Member of the Legislative Council of Western Australia
- In office 22 May 1922 – 21 May 1928
- Preceded by: Alexander Panton
- Succeeded by: Gilbert Fraser
- Constituency: West Province

Personal details
- Born: 28 November 1883 Craigend, Dalmeny, Scotland
- Died: 10 December 1945 (aged 62) Perth, Western Australia, Australia
- Party: Nationalist

= George Potter (politician) =

Australian politician

George Potter (28 November 1883 – 10 December 1945) was an Australian politician who was a Nationalist Party member of the Legislative Council of Western Australia from 1922 to 1928, representing West Province.
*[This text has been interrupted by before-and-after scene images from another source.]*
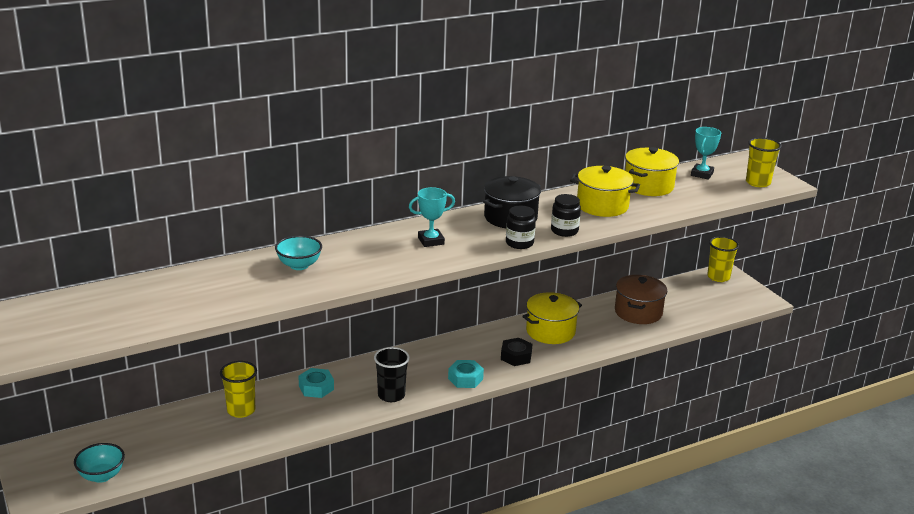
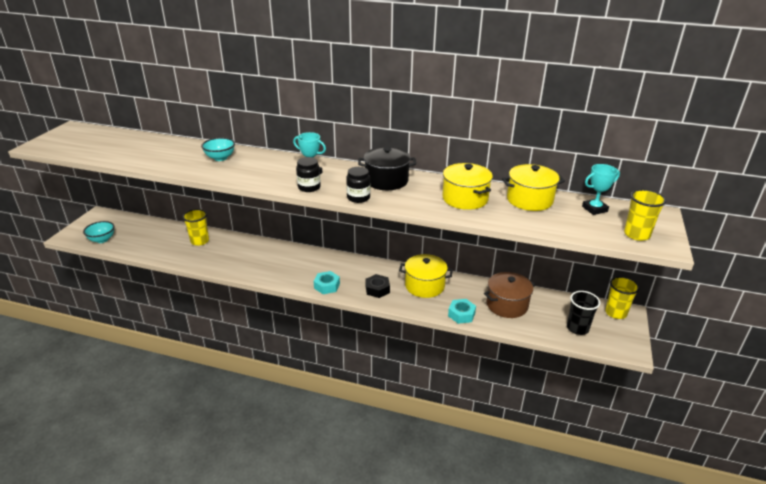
camera: 45 degrees right, 5 degrees up
turquoise nut [298,368,334,398] -> turquoise nut moved to [448,299,476,324]
black cup [374,347,410,402] -> black cup moved to [567,291,600,335]
black jar [551,194,581,237] -> black jar moved to [296,157,321,192]

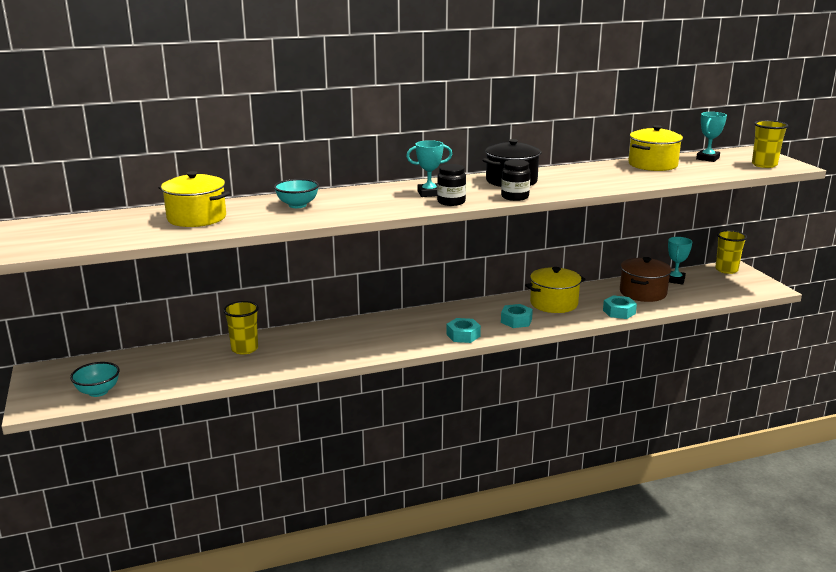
camera: 35 degrees left, 10 degrees down
black nut [365,274,390,298] -> turquoise nut [501,304,533,328]
yellow pot [442,163,493,210] -> yellow pot moved to [159,171,230,227]
black cup [567,291,600,335] -> none
none -> turquoise trophy [668,237,692,284]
Potter was born in Craigend in Dalmeny, a village near Edinburgh, to Ellen (née Thomson) and John Potter. He attended James Gillespie's High School and Heriot-Watt College, and then joined the British Army, serving in the Boer War. Potter emigrated to Western Australia in 1909, to farm wheat at Bruce Rock. He re-entered the military on the outbreak of the First World War, joining the Australian Imperial Force. In August 1915, while fighting in the Gallipoli Campaign, Potter was wounded in action. He was subsequently repatriated to Australia, and worked at a military hospital in Fremantle until his discharge in February 1917. After the war's end, Potter worked as a hospital secretary. He was elected to parliament in 1922, defeating a sitting Labor member, Alexander Panton, in West Province. He held his seat for a single six-year term before being defeated by Labor's Gilbert Fraser at the 1928 election. After leaving parliament, Potter worked as a business agent until his sudden death in 1945, aged 62. He collapsed in a lift at the Perth GPO, and was rushed to hospital, where he was pronounced dead on arrival.